Persistence is a mindset. When a desire to achieve something is strong enough, whether it's building material wealth, attaining proficiency in playing a musical instrument, learning a foreign language, or building a successful business, persistence is what keeps you on the proper path. There is not a single meaningful thing that any of us have achieved in our lives that was easy; the way you accomplished those things was by being persistent. Making improvements to your health and fitness requires the same persistence. You will not achieve your goals overnight, but regularly attending workouts and giving your best possible effort, combined with attention to detail with nutritional and sleep habits will maximize your genetic blueprint.

The persistent mindset starts at the very beginning. Each time you come in for a workout, try to eliminate other thoughts from your mind and focus on getting the best workout possible. Education is a continuous process; most people who come to Total Results have not performed this type of exercise before, and they are learning something that is new and unfamiliar. No beginning client I have ever worked with has ever executed perfect form right from the start; there is a learning curve that is accentuated with continuous instruction in the first several sessions. After this initial learning phase, once you have acquired enough skill to demonstrate good speed and form, the weights will get progressively heavier. While it may not seem that impressive to add 1 ¼ or 2 ½ pounds to the weight stack every few workouts, over the course of several months this is a significant increase in strength. When the exercise becomes uncomfortable and your first instinct is to quit, be persistent! Always believe that you can go on, no matter what. Even when you feel like you can't move the weight, be persistent. Keep pushing; sometimes you may surprise yourself. As Arthur Jones once said, exercise begins at failure; continuing to push against the weight when it isn't moving (momentary muscular failure) is the most beneficial part of the exercise. When the workout is over and you have given your best effort, celebrate what you have done and take the time to enjoy what you have accomplished.

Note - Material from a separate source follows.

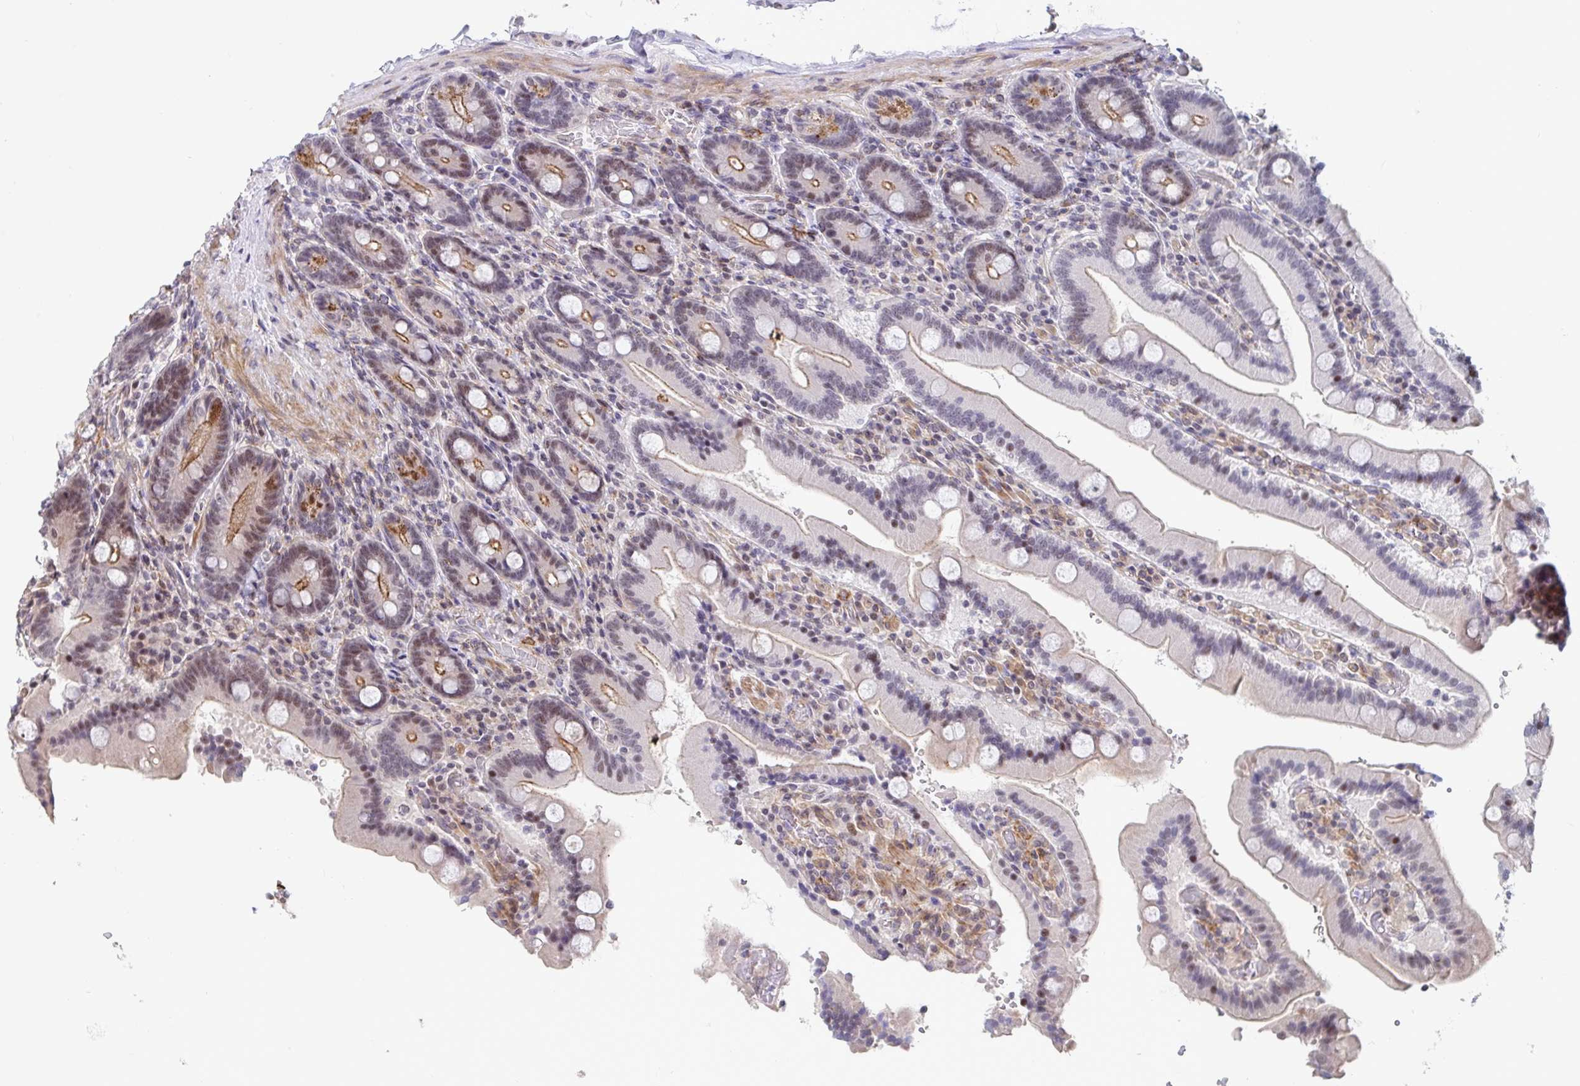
{"staining": {"intensity": "moderate", "quantity": "25%-75%", "location": "cytoplasmic/membranous,nuclear"}, "tissue": "duodenum", "cell_type": "Glandular cells", "image_type": "normal", "snomed": [{"axis": "morphology", "description": "Normal tissue, NOS"}, {"axis": "topography", "description": "Duodenum"}], "caption": "Immunohistochemistry (IHC) photomicrograph of normal human duodenum stained for a protein (brown), which reveals medium levels of moderate cytoplasmic/membranous,nuclear expression in approximately 25%-75% of glandular cells.", "gene": "WDR72", "patient": {"sex": "female", "age": 62}}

When you have a less than optimal workout (as all of us inevitably will) or overindulge over the weekend, don't lose sleep over it. Be persistent! Try to recognize where you went wrong, be accountable, and correct that behavior. Nobody is perfect. A Total Results workout is hard work; if it were easy it wouldn't be beneficial and everybody would do it. Take pride in the fact that you are doing something that most other people are not. Stay on the persistent path and you will maximize your health and fitness.